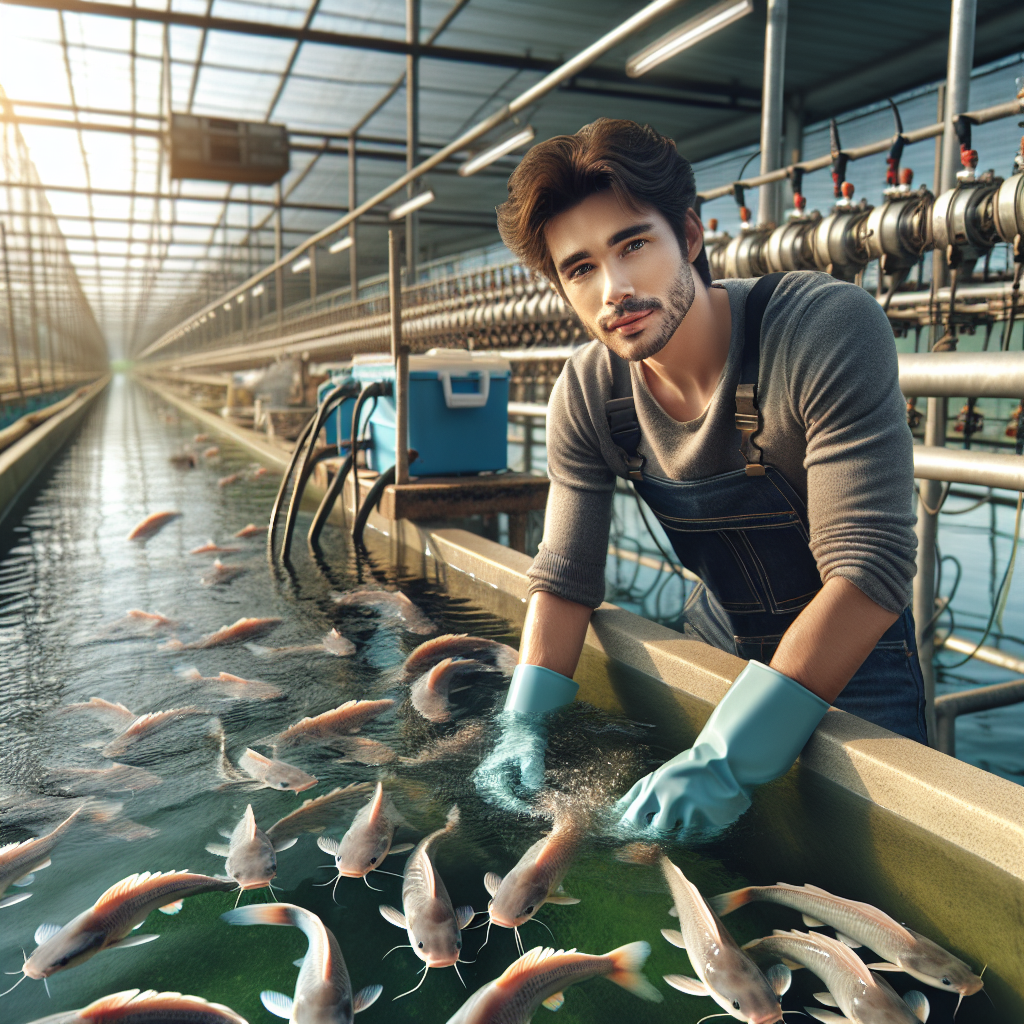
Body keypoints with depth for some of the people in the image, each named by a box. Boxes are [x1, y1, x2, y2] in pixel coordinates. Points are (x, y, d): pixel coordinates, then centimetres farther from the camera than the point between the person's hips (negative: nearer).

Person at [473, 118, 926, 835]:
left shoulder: (832, 328, -30)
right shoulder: (586, 395, -15)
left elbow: (871, 567, -35)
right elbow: (566, 575, -8)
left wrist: (729, 757, -40)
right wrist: (525, 724, -22)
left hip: (854, 658, -3)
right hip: (716, 638, 4)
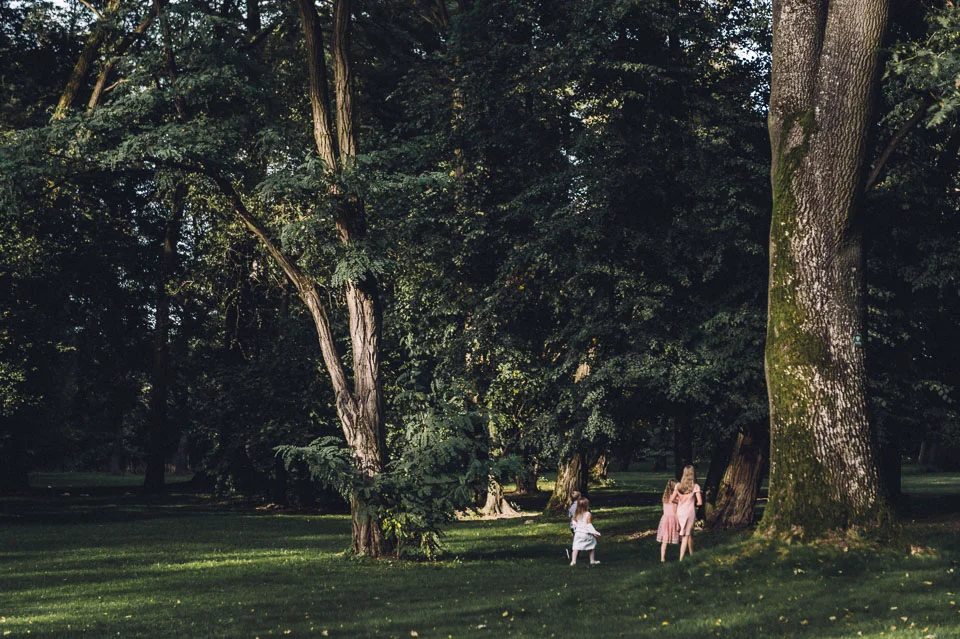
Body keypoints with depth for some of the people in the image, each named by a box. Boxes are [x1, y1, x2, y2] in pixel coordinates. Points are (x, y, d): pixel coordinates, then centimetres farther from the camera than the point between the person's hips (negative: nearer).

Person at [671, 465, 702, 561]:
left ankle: (691, 554, 32)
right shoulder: (695, 486, -10)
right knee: (686, 536, 3)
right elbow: (700, 502, -13)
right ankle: (681, 559, 0)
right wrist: (693, 503, 8)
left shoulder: (678, 485, -1)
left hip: (680, 512, 4)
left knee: (690, 533, 21)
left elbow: (672, 499, -2)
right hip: (690, 513, -4)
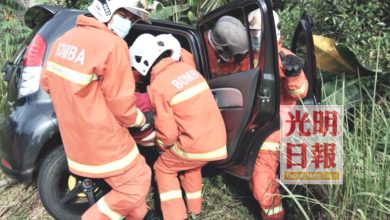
====================
**WORK INSTRUCTIONS**
Transcribe the full listing above exactly, with the images removed.

**TASK SOLUTION**
Body keypoints with depth for some of the people in the image, each named by a box. Boxes are [x1, y1, x2, y2] in pixel coordinates. Points are (x, y, d): pixel coordinates, then centimetres farther from the camera than the point between the person's hips (negative: nearer).

Person at [473, 118, 926, 835]:
left shoulder: (832, 328, -30)
right shoulder: (586, 395, -15)
left elbow: (871, 567, -35)
right elbow: (566, 575, -8)
left wrist: (729, 757, -40)
right wrist: (525, 724, -22)
left hip: (854, 658, -3)
right hip: (716, 638, 4)
Body keypoints with depth for some of the people in the image, each named by a box. Boxes are [x1, y1, x2, y2] in pixel coordinates. Points are (x, y, d): pixel coordinates, then centimetres farther from the camera than the point between the person's hips (negative: nearer).

Person at [671, 465, 702, 561]:
left ankle: (691, 554, 32)
right shoulder: (695, 486, -10)
right knee: (686, 536, 3)
right elbow: (700, 502, -13)
right ankle: (681, 559, 0)
right wrist: (693, 503, 8)
left shoulder: (678, 485, -1)
left hip: (680, 512, 4)
left knee: (690, 533, 21)
left elbow: (672, 499, -2)
right hip: (690, 513, -4)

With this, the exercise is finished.